The FCC vote on the matter was unanimous, with the ruling taking its cue from the Telephone Consumer Protection Act (TCPA), which protects consumers from unwanted robocalls. TCPA also prohibits making any non-emergency call using an automatic telephone dialing system or an artificial or prerecorded voice to a wireless telephone number without the prior express consent of the called party.

Violations of these rules, including those from ringless calls, can be enforced by the FCC. The consumer can also file suit.

The FCC’s Declaratory Ruling and Order was the result of a petition filed by All About the Message, LLC, which asked the regulator to find that delivery of a message directly to a consumer’s cell phone voicemail is not a call protected by the TCPA.

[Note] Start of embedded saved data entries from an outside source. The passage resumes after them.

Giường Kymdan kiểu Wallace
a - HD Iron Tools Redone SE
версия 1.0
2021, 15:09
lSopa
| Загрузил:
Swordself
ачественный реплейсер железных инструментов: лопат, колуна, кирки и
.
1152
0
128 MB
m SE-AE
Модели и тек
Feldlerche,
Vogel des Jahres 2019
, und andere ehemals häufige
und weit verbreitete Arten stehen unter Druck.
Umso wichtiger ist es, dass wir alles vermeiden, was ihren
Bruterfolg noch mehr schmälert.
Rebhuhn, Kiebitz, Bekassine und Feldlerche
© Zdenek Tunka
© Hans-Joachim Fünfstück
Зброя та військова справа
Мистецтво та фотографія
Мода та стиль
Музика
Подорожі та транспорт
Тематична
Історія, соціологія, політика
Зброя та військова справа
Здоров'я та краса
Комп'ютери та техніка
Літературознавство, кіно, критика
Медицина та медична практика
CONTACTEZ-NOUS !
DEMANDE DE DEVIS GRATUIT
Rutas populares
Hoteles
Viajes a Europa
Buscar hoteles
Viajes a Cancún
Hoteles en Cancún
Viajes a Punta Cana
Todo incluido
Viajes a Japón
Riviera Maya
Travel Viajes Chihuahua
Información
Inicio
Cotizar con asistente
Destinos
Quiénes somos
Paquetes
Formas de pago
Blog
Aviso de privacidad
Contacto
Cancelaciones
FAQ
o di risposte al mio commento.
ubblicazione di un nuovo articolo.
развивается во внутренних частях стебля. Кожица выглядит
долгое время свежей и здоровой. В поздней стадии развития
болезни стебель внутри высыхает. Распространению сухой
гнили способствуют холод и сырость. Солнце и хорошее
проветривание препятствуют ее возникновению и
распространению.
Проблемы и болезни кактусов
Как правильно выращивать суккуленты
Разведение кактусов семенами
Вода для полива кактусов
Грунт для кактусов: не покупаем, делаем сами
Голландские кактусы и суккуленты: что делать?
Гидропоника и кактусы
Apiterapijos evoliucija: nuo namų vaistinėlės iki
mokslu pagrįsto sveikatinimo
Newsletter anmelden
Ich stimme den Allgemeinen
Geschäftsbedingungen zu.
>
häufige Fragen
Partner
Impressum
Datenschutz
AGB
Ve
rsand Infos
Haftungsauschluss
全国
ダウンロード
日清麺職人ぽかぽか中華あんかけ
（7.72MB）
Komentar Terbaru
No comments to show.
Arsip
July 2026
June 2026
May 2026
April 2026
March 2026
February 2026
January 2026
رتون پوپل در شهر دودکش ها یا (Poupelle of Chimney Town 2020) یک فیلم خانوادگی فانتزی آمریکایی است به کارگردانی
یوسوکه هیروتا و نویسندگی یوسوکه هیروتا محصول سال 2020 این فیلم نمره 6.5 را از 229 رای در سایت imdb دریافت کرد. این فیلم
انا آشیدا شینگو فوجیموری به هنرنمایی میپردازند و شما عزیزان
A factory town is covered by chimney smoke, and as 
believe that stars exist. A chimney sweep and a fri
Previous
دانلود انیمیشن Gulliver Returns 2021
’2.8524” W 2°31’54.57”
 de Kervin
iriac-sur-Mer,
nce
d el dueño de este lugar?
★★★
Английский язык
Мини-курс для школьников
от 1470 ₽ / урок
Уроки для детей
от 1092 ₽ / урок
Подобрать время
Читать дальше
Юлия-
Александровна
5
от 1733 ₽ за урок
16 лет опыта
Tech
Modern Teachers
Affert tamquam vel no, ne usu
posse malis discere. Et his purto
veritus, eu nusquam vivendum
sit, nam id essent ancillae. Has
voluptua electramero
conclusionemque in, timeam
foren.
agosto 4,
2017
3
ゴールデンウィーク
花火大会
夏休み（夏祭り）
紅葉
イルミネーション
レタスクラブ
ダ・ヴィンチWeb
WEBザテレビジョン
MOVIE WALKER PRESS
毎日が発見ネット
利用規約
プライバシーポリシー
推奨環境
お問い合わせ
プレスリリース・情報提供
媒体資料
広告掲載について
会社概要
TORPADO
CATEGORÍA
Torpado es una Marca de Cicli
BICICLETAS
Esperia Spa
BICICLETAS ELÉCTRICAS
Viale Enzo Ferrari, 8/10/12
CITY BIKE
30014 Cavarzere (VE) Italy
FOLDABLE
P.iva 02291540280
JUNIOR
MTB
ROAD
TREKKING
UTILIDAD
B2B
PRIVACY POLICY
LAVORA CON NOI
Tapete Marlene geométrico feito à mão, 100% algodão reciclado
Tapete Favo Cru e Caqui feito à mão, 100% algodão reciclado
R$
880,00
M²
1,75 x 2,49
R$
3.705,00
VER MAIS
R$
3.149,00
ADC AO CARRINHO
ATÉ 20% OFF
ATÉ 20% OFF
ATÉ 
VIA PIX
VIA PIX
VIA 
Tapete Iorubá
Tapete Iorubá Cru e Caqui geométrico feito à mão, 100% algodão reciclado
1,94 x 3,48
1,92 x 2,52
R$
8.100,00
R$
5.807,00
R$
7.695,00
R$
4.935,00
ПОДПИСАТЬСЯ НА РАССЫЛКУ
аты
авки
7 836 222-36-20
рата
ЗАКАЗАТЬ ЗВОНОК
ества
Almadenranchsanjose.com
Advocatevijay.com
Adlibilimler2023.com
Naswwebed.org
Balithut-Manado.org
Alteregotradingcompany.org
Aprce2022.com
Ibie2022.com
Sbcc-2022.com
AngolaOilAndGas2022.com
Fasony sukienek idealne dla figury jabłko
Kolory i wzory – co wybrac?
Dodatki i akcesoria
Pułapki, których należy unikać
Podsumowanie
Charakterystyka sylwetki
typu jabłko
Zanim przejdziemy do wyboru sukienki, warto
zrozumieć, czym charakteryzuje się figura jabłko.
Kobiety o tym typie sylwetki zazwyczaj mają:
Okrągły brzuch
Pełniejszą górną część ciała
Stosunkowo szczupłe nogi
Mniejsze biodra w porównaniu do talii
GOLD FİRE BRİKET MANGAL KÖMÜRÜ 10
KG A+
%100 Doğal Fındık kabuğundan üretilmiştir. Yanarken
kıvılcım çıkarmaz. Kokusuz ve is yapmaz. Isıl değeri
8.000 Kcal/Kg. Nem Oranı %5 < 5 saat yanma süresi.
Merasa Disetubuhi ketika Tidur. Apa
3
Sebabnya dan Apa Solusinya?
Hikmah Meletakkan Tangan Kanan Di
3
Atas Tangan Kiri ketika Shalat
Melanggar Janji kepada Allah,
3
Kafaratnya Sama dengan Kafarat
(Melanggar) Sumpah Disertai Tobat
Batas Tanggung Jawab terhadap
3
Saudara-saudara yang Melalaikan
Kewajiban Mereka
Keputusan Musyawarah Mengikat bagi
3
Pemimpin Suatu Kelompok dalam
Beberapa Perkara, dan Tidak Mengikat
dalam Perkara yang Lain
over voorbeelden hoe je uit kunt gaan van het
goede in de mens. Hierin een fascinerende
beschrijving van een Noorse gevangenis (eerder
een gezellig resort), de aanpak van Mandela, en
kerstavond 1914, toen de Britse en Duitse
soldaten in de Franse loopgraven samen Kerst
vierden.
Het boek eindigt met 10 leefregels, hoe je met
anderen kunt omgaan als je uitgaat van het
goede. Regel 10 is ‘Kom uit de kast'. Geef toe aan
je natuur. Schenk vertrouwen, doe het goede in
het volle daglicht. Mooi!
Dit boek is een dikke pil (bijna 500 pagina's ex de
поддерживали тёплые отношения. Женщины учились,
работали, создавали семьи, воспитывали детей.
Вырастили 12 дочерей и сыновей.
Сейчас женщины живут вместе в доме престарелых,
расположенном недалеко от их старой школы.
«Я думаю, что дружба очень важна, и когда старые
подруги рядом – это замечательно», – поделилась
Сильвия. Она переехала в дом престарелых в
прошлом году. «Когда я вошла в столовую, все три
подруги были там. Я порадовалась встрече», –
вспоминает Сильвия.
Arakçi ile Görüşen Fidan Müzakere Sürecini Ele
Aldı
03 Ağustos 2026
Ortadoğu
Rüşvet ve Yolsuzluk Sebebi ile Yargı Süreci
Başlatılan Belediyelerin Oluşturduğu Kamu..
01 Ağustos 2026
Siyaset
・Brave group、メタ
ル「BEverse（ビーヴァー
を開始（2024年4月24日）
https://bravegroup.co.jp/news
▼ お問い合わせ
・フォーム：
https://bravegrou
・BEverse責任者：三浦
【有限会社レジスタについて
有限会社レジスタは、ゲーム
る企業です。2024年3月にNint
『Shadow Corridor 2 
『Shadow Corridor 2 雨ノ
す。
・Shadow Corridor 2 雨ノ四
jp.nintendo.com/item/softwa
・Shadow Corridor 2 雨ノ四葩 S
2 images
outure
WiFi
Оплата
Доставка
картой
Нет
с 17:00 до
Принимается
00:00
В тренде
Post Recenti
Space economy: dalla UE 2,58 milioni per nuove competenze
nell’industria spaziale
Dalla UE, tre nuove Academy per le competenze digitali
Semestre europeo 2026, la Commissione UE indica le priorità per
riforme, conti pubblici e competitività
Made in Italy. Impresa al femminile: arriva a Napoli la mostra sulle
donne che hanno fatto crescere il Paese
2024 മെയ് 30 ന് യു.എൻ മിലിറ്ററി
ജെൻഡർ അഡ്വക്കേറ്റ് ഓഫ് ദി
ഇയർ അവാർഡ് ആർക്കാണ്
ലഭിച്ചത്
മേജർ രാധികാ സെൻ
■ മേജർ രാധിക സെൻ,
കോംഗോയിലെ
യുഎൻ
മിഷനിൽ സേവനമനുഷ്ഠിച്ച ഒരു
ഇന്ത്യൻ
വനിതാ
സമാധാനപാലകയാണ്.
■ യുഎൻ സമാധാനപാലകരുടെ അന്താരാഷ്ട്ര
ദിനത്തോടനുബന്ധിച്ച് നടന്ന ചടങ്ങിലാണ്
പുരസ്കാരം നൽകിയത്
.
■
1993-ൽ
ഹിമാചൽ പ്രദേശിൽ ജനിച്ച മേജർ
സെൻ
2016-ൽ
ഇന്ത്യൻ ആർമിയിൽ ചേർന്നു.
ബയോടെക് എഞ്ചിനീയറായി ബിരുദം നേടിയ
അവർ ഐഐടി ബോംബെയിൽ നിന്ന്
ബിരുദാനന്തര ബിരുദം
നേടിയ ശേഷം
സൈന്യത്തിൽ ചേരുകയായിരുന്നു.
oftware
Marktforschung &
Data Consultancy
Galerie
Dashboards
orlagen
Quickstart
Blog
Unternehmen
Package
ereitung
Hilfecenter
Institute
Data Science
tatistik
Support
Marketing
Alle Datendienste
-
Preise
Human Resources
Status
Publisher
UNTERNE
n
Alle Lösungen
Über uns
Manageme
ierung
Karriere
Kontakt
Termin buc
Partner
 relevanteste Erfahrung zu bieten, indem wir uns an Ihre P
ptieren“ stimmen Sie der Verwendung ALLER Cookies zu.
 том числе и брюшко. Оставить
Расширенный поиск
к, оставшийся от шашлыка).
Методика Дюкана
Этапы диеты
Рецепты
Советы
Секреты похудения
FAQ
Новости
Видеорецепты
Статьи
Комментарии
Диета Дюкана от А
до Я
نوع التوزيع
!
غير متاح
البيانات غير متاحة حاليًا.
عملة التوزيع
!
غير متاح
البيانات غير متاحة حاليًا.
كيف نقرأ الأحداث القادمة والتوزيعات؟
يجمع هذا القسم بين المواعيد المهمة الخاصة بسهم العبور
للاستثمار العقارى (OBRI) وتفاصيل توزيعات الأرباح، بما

The petitioner and two other similar petitioners sought to withdraw their requests for clarification after the FCC sought public comment and received overwhelmingly negative reactions from commenters.  The regulator has also received dozens of consumer complaints annually related to ringless voicemail. 

The ruling follows several recent actions the FCC has taken in an attempt to stem the rising tide of annoying, and often illegal, robocalls.

“Imagine finding robocallers leaving junk voicemails on your phone without it ever having rung.  It’s annoying and it’s happening to too many of us.  Today we’re taking action to ensure these deceptive practices don’t find a way around our robocall rules and into consumers’ inboxes,” said FCC Chairwoman Jessica Rosenworcel, in a prepared statement.